İSMMMO Başkanı Erol Demirel, yaptığı açıklamada “Hiçbir hukuki ve teknik gerekçe ile açıklanamayacak ve kendi içerisinde onlarca belirsizlik içeren hukuka aykırı bu yetkilendirmenin nasıl bir amaca hizmet ettiğini anlamak maalesef mümkün değildir. Bu düzenleme hukuki dayanağı olmayan Anayasa ve Kanunla idareye verilmiş yetkiyi aşan bir düzenlemedir. Ülkemizde, mevcut krizden çıkış için 'kayıtdışılıkla mücadele' ihtiyacı ortadayken ve bu kapsamda birçok mükellef ağır vergisel ödevlere katlanmak zorunda kalırken, kayıtdışılığı körükleyecek ve vergi sistemimizde gedikler açacak bu gibi uygulamaların yürürlüğe sokulması, bu mücadeleleri ve çabaları anlamsızlaştırmaktadır” dedi.
"SÖZ KONUSU TEBLİĞ UYGULAMAYA GİRMEDEN DERHAL KALDIRILMALIDIR"
Demirel "Söz konusu tebliğ uygulamaya girmeden derhal kaldırılmalıdır. Bu mükellef grubuna ayrıcalık tanınması vergide eşitlik ve adalet ilkesine de aykırıdır. Bu durum kayıt dışılığın artmasına, vergi gelirlerinin azalmasına ve ayrı bir disiplin olan muhasebe ve denetim mesleğinin tahrif edilmesine neden olacaktır” ifadelerini kullandı.

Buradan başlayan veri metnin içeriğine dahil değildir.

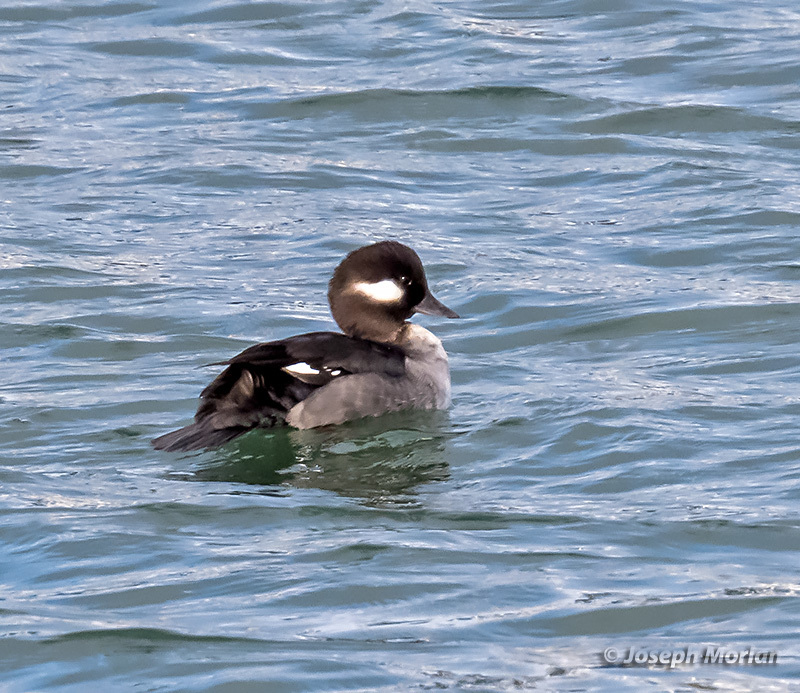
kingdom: Animalia
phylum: Chordata
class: Aves
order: Anseriformes
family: Anatidae
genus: Bucephala
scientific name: Bucephala albeola
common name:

Düzenlemenin iptali için yargı yoluna gideceklerini belirten Başkan Erol Demirel, şu sorulara yanıt istedi:
"1.Esnaf odalarının yöneticileri, yanlış tutulan muhasebe kayıtlarından ve gerçeğe aykırı beyannamelerden tıpkı meslek mensuplarımız gibi tüm mal varlıkları ile sorumlu olacak mıdır?
2.Mükelleflerin sahte belge düzenleme ve kullanma fiillerinde bu odaların yöneticilerine iştirak ve vergi suçu raporu yazılacak mıdır? Hiç değilse bu yöneticilerin bir disiplin sorumluluğu olacak mıdır?
3.Gerçek usulde vergilendirilecek bu kadar mükellefin muhasebesi hangi teknik altyapı ve bilgi ile esnaf odaları tarafından tutulacaktır? Bu esnafların mevzuatta yer alan yükümlülüklere uyup uymadıkları kim tarafından kontrol edilecektir? Örneğin bir mükellefe vergi idaresinden izaha davet yazısı geldiğinde, bu mükellefin müşavirliği Oda tarafından yapılacak mıdır? Doğru yönlendirmeler yapılmadığında esnafın uğrayacağı zararın sorumlusu kim olacaktır?
4.Esnaftan muhasebe ücretini odalar toplayacağına ve bu durumda Kurumlar Vergisi Kanunu uyarınca iktisadi işletme oluşacağına göre, kuruluş amaçlarına aykırı olarak devasa muhasebe ofislerine dönüşebilecek bu odalardan kurumlar vergisi beyannamesi istenecek midir?
5.İşi ehline bırakmayı şiar edinmek gerekir iken, liyakati olamayan kişi ve kurumlara iş yaptırmaya kalkmak hangi bilim, felsefe ve inanış ile bağdaşmaktadır?
Ve belki de en acı soruyu şöyle sormak gerekmektedir. Hazine ve Maliye Bakanlığı, adeta çile çeken muhasebe camiasının ne zaman hayrına ve lehine bir işe imza atacaktır? Yoksa bu sistematik olarak istenmeyen bir şey midir?"